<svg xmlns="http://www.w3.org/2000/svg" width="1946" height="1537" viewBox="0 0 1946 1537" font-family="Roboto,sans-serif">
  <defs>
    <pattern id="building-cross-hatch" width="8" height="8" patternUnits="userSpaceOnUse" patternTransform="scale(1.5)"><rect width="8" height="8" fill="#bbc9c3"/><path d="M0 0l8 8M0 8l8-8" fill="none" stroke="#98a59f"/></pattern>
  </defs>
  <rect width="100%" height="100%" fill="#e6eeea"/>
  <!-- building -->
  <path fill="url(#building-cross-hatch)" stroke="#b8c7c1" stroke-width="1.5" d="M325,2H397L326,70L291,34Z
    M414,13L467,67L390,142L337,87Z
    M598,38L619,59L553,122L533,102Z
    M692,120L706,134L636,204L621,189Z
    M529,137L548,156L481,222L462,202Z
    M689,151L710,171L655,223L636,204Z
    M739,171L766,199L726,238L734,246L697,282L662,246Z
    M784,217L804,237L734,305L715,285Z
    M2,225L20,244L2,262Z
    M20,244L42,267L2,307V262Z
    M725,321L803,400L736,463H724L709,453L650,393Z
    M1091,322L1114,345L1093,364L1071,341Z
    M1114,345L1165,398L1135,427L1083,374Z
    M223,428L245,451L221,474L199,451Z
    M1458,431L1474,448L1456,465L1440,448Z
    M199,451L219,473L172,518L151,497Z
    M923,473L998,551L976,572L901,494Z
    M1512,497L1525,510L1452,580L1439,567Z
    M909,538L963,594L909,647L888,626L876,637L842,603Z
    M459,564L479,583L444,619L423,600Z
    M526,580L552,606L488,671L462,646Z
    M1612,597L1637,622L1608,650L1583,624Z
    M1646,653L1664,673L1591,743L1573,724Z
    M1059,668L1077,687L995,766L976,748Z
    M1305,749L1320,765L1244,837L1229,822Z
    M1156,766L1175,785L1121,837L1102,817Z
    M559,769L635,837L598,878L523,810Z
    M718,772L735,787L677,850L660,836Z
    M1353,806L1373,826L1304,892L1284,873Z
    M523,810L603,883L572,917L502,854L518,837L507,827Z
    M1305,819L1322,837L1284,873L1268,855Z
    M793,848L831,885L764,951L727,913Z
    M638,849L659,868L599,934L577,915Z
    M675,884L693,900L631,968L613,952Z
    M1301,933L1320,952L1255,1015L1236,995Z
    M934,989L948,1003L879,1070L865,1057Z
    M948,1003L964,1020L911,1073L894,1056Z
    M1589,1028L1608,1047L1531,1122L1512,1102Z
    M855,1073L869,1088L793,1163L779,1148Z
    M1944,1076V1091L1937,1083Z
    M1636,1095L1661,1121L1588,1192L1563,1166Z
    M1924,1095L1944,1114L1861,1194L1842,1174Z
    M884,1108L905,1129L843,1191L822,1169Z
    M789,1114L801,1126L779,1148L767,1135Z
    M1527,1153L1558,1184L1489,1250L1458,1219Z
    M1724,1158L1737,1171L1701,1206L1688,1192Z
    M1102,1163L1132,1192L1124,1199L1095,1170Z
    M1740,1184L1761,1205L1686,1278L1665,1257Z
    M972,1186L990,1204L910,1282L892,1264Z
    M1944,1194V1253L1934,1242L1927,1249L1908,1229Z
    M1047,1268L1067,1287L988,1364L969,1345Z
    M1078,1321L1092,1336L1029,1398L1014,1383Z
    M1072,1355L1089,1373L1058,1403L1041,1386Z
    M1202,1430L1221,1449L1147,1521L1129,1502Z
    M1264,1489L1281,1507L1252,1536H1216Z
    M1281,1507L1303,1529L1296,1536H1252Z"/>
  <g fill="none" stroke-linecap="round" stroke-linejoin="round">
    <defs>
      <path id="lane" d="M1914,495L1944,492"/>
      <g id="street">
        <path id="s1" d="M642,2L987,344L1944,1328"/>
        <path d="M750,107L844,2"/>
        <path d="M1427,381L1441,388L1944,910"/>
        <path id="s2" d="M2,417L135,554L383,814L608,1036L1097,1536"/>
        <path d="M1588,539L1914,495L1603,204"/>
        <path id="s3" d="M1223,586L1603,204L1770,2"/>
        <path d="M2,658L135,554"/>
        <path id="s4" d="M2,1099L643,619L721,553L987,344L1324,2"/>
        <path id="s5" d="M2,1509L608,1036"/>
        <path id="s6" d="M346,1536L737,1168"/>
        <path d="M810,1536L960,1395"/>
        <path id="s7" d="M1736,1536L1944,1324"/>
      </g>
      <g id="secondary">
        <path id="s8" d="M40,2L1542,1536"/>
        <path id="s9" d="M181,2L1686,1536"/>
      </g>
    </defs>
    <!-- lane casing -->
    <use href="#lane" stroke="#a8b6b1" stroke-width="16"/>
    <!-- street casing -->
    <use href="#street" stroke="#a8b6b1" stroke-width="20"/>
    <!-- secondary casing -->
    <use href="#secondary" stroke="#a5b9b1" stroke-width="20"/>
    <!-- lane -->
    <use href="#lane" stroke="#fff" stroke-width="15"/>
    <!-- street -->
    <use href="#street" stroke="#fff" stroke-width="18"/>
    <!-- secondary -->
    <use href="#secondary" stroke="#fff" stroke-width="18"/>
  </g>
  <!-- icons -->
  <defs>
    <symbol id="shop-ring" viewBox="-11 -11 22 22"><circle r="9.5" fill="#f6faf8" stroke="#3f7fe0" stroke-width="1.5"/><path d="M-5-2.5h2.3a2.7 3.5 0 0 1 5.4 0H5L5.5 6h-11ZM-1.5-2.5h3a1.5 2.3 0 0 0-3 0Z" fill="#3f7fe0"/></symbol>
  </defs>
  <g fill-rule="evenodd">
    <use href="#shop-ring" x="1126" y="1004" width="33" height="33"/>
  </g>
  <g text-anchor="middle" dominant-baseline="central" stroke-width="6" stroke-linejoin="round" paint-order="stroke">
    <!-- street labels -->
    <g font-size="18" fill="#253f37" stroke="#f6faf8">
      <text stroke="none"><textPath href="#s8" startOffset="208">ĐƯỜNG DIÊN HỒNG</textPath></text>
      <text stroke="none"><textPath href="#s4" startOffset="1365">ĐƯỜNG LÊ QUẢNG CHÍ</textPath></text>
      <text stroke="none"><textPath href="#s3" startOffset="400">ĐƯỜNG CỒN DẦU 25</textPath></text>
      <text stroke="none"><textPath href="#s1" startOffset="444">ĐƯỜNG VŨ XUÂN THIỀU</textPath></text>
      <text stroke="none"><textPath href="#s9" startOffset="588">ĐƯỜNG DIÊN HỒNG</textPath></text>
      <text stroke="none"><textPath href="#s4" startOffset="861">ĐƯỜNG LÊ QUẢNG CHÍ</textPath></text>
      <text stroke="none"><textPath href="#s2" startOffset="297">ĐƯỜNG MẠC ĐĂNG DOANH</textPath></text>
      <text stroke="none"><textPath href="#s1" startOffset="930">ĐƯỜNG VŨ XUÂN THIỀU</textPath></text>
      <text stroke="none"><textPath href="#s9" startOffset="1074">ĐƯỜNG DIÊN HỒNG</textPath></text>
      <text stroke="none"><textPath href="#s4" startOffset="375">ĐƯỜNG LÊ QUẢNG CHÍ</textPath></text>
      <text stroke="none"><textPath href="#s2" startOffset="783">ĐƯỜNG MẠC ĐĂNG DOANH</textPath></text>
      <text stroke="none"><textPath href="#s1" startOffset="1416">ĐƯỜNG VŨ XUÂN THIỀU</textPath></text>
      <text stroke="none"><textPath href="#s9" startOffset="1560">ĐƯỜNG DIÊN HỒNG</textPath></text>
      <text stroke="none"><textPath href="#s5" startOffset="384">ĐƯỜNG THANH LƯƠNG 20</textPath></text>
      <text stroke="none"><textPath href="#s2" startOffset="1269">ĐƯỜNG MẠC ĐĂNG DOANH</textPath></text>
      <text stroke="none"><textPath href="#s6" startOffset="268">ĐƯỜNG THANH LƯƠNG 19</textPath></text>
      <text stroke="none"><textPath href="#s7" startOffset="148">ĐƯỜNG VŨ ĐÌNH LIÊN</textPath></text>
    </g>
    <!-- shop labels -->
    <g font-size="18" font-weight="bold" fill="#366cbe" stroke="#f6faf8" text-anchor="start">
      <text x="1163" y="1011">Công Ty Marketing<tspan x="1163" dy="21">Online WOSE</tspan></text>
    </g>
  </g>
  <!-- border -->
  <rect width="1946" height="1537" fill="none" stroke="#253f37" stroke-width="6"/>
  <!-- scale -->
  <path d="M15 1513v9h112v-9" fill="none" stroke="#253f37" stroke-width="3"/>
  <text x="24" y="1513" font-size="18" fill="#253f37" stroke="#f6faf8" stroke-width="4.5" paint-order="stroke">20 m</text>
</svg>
--
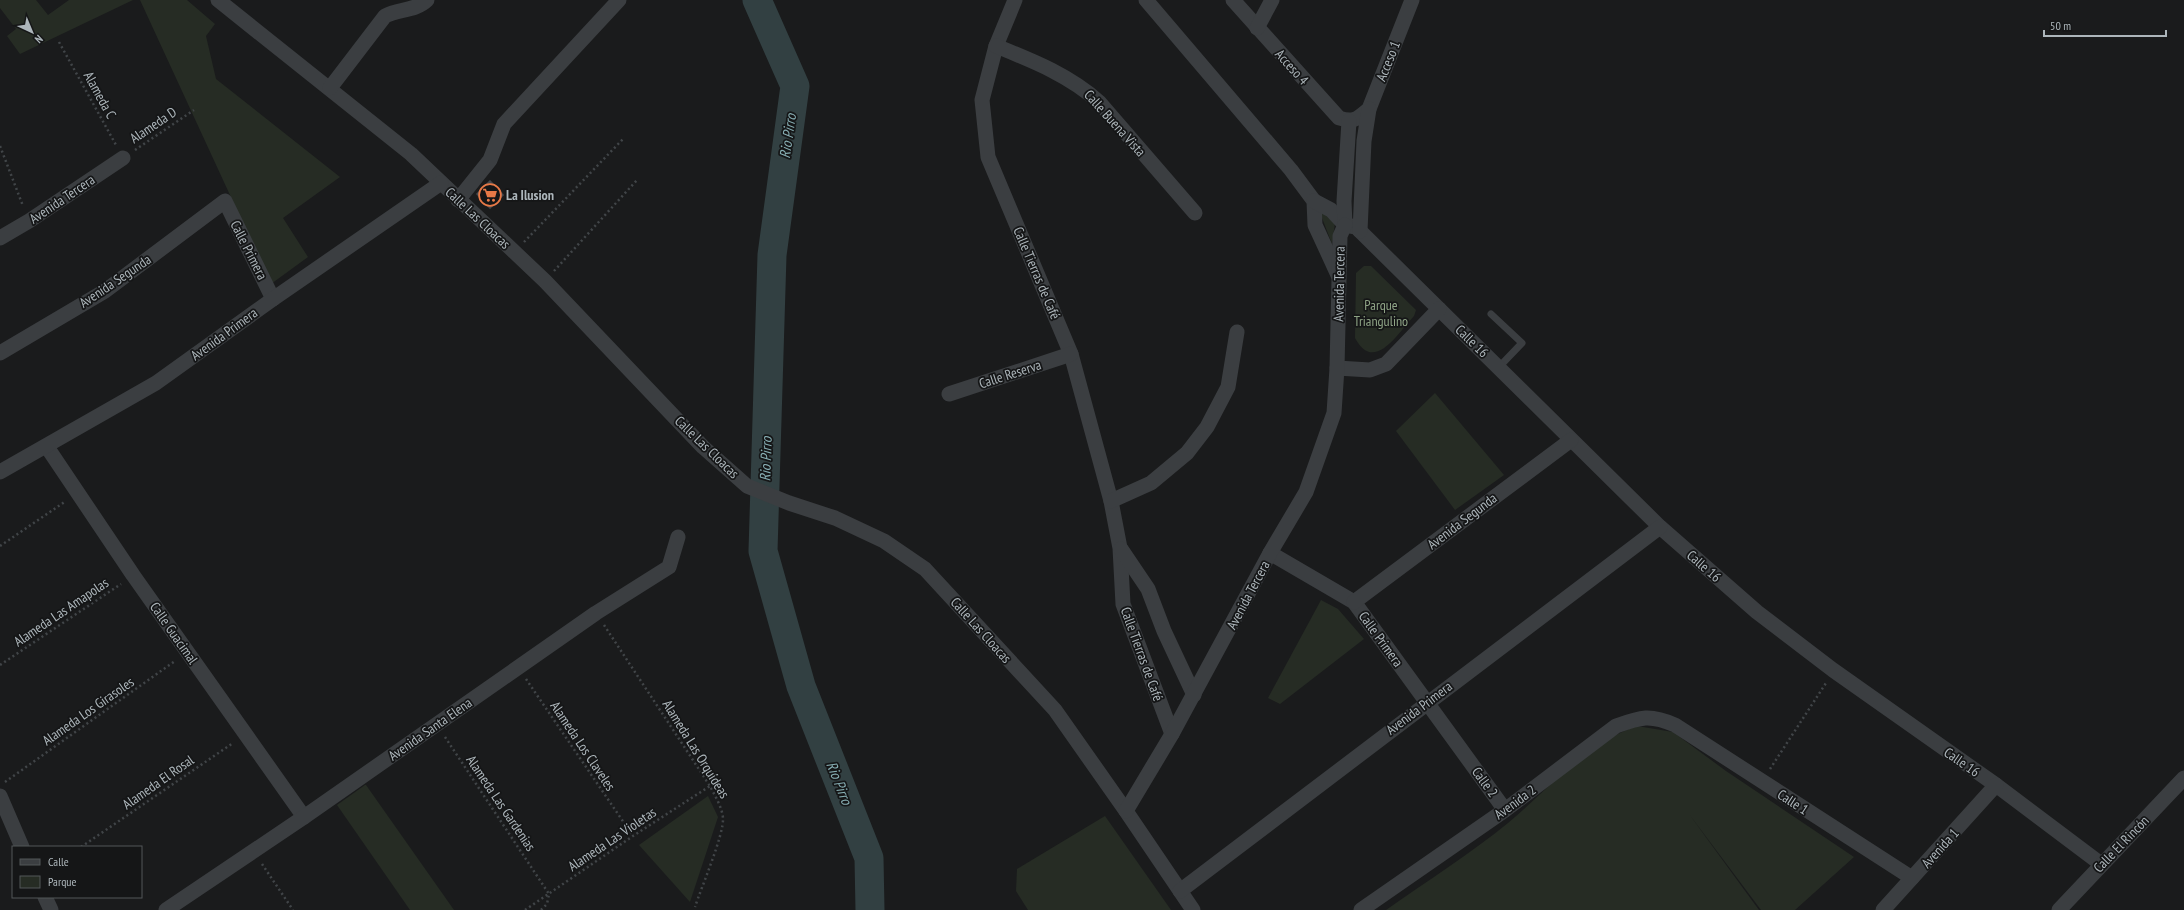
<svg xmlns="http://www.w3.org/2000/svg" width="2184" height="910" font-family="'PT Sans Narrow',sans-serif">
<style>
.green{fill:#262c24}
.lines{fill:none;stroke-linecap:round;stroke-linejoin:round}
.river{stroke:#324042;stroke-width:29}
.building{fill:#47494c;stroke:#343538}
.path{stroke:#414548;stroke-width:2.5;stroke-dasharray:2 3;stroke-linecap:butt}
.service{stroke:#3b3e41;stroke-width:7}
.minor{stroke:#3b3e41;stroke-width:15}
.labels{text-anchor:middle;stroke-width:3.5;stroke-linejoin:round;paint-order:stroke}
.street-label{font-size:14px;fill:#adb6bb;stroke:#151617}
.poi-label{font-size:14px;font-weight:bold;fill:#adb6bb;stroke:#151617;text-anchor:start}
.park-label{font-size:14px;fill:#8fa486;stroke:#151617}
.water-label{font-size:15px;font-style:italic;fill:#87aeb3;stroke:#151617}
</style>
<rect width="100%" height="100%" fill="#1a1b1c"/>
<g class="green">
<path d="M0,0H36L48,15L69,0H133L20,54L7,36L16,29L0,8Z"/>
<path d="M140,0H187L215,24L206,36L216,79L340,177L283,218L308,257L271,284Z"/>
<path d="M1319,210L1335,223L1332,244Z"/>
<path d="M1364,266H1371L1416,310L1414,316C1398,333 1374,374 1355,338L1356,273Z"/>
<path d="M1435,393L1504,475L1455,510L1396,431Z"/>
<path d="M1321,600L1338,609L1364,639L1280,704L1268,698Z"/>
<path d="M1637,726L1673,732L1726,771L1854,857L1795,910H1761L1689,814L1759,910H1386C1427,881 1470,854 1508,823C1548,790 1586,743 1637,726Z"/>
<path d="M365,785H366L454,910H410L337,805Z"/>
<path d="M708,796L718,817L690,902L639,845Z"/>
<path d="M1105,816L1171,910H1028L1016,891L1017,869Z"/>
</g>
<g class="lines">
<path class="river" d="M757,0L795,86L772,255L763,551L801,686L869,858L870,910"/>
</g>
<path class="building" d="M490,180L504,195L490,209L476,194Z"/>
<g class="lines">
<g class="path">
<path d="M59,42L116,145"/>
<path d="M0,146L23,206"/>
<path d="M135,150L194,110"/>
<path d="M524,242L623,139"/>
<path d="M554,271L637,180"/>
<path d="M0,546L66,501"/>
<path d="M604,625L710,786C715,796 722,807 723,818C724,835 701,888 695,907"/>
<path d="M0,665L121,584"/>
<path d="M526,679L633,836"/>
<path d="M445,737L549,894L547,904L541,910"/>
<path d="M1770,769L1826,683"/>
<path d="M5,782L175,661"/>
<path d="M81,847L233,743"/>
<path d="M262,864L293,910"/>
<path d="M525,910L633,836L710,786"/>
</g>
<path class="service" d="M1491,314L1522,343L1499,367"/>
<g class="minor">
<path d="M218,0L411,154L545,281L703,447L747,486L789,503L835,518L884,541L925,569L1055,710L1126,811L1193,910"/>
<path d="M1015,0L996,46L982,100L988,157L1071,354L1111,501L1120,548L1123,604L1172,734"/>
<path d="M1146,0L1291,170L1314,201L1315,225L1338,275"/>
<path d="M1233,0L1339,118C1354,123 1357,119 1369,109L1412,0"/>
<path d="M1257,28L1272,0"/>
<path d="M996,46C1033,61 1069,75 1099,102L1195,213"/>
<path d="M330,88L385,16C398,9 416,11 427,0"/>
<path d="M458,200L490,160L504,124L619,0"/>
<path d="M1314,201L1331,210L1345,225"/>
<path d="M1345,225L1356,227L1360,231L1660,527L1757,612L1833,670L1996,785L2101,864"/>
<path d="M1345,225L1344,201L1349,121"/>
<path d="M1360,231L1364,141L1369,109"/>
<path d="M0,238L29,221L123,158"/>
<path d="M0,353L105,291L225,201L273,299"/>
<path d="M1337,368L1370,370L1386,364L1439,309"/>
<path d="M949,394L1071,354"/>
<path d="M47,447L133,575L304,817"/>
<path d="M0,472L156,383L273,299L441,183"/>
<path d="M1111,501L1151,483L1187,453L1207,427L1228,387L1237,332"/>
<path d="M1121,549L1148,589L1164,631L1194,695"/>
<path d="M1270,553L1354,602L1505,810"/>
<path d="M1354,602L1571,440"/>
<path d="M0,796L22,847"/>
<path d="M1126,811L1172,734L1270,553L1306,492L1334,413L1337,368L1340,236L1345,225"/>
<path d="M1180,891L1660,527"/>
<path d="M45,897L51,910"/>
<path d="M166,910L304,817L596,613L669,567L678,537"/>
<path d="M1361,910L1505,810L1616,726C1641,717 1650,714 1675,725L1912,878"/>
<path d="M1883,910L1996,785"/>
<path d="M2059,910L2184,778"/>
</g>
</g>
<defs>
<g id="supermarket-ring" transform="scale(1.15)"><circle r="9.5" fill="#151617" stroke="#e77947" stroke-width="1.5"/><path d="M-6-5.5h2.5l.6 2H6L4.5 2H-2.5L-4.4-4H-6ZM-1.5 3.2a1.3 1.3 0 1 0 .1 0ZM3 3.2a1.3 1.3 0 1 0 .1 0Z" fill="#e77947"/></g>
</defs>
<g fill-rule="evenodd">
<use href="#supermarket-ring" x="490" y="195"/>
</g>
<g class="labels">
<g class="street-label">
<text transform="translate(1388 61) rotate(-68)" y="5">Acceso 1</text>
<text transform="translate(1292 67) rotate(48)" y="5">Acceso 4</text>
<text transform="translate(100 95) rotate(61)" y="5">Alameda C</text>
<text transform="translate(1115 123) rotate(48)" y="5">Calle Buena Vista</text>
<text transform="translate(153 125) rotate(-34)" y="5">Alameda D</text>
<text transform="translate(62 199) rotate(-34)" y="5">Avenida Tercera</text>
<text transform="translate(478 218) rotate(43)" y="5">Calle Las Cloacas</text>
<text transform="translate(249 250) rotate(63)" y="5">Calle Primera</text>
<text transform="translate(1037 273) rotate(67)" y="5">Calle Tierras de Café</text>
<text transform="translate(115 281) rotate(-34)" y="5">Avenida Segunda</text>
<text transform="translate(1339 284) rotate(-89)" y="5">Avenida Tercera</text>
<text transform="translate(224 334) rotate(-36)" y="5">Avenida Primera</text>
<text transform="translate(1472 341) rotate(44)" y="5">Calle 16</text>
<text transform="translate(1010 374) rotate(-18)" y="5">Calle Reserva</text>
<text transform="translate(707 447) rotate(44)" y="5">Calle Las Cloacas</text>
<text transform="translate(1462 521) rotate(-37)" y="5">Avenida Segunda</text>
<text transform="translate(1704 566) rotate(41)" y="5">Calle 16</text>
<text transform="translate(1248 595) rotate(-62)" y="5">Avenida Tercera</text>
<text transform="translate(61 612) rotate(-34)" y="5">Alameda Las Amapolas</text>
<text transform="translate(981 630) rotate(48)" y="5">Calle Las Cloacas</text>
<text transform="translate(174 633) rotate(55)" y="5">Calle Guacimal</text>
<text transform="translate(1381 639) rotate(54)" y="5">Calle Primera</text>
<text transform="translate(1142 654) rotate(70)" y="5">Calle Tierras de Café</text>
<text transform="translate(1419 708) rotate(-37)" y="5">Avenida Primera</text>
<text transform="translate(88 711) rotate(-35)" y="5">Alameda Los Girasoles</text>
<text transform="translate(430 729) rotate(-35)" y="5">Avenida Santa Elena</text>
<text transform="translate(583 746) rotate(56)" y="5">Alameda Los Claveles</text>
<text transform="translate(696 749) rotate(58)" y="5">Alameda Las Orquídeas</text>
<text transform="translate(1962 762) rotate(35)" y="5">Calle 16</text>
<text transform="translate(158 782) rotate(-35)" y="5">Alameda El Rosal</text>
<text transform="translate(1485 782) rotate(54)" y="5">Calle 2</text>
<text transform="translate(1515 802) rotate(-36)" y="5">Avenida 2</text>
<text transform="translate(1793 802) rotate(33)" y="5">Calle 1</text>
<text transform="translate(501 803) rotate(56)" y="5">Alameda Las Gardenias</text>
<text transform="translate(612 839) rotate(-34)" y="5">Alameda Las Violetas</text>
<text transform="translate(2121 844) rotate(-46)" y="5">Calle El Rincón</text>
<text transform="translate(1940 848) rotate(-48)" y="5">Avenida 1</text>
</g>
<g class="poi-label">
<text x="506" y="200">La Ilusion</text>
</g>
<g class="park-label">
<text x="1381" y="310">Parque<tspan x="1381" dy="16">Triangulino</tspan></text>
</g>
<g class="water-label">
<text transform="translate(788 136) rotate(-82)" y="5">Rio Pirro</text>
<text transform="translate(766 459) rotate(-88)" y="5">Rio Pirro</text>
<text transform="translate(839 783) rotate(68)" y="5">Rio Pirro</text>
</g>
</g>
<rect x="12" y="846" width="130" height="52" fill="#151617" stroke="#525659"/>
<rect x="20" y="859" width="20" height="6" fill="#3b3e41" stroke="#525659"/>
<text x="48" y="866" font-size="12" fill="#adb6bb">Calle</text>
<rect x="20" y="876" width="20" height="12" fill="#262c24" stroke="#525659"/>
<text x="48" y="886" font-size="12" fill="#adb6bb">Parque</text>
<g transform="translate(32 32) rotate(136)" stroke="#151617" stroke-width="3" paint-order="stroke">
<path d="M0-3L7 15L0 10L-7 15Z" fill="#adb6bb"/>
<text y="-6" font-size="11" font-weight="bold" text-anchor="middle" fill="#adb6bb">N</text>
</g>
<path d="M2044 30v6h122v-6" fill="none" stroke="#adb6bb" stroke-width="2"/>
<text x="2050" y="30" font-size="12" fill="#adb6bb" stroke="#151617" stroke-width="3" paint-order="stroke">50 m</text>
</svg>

▶ _Goal of the exercise_:
Return each line of the material above in which the string "evenodd" appears.

▶ _Result for this exercise_:
  <g fill-rule="evenodd">
<g fill-rule="evenodd">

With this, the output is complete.